Я ушла. Пока во дворце готовились достойно встретить гостя, который неожиданным образом приехал, чтобы принести жертвы на двух могилах наших героев и тем утишить чуму в Спарте, пока в храме всех богов готовились к государственной церемонии, я продолжала пестовать свое странное чувство удовлетворения. Вместе с удовлетворением я ощущала, как во мне распространяется холод. Я еще не знала, что бесчувствие никогда не может быть движением вперед, разве что помощью. Какое долгое понадобилось время, чтобы чувства вновь устремились в пустынные пространства моей души. Мое новое рождение вернуло мне не только действительность, то, что мы называем жизнью, оно по-новому открыло мне и прошлое, не искаженное обидами, приязнью или неприязнью – всей той роскошью, которую могла себе позволить дочь Приама. Исполненная достоинства, торжествующая, сидела я за праздничным столом среди братьев и сестер, на предназначенном мне месте. Раз меня так вводили в заблуждение, я ничем не была им обязана.
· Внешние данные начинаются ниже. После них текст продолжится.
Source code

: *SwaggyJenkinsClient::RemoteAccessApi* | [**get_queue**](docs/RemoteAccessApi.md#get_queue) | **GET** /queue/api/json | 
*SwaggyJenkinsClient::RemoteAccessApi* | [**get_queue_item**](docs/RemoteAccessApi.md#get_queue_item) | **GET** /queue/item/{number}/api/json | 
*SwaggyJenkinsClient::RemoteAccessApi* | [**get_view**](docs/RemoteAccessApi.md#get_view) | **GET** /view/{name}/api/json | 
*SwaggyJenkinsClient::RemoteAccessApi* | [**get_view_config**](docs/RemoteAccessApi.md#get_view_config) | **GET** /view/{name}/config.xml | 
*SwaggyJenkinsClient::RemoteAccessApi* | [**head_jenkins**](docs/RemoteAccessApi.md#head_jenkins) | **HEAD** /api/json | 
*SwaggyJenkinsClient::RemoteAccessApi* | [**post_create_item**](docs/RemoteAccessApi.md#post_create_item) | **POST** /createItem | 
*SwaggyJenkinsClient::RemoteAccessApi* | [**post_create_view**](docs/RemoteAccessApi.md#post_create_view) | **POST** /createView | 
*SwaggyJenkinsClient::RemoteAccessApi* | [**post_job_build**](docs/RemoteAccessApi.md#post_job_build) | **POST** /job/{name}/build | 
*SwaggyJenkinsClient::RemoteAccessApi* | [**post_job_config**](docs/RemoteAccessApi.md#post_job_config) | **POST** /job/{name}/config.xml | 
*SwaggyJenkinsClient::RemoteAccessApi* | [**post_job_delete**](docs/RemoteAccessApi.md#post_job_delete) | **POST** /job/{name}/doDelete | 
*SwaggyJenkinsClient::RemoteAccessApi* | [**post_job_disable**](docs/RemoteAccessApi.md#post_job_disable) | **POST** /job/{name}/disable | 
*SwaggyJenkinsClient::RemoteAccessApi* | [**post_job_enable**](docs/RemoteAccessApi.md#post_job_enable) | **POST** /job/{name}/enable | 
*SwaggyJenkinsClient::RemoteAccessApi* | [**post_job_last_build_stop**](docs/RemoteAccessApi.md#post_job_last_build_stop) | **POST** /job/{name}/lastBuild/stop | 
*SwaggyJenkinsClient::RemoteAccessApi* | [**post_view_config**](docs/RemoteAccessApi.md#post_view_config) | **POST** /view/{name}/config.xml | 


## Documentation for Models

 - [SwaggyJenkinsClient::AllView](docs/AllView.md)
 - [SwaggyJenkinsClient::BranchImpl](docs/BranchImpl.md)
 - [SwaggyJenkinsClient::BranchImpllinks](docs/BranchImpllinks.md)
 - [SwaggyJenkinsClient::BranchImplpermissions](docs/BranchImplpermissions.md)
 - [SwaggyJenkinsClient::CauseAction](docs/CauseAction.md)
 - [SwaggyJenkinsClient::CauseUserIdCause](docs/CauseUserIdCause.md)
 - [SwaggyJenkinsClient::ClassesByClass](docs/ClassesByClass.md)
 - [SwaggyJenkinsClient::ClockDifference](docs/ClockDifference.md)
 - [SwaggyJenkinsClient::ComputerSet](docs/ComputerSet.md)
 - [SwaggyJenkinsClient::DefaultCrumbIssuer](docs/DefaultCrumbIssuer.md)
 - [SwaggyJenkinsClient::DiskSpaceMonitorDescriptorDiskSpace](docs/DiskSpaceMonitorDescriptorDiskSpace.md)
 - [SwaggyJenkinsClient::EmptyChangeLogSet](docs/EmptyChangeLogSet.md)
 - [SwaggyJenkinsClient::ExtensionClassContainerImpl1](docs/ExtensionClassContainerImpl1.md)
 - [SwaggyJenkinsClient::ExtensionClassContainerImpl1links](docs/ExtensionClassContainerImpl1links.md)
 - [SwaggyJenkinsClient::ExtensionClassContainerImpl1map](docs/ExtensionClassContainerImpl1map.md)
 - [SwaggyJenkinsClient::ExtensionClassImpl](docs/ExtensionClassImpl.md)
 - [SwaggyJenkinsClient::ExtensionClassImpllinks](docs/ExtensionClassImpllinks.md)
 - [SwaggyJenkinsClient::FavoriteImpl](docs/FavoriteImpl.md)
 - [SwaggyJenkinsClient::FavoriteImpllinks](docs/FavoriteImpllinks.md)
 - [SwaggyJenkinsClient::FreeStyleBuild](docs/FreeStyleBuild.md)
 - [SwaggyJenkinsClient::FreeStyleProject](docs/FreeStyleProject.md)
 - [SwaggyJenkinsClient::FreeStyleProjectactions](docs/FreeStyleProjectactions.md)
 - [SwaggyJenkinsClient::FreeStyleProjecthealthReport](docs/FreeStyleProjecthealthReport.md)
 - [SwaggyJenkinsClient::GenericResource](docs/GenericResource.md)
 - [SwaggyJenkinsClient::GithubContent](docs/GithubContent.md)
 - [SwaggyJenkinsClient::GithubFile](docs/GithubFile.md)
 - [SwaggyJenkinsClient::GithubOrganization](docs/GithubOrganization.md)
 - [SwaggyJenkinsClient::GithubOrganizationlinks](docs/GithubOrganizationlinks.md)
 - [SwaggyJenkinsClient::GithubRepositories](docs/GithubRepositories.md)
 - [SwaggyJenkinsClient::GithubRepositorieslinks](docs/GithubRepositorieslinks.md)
У меня было преимущество перед всеми остальными – право знать. Чтобы их наказать, я должна была в будущем знать больше, чем они. Стать жрицей ради власти? Боги! До какой крайности должны были вы меня довести, чтобы выжать из меня эти простые слова. Тяжко, когда напоследок остаются слова, которые жалят тебя саму. Насколько быстрее и легче скользят те, что относятся к другим. Арисба сказала мне как-то об этом, ясно и определенно. Когда это было, Марпесса?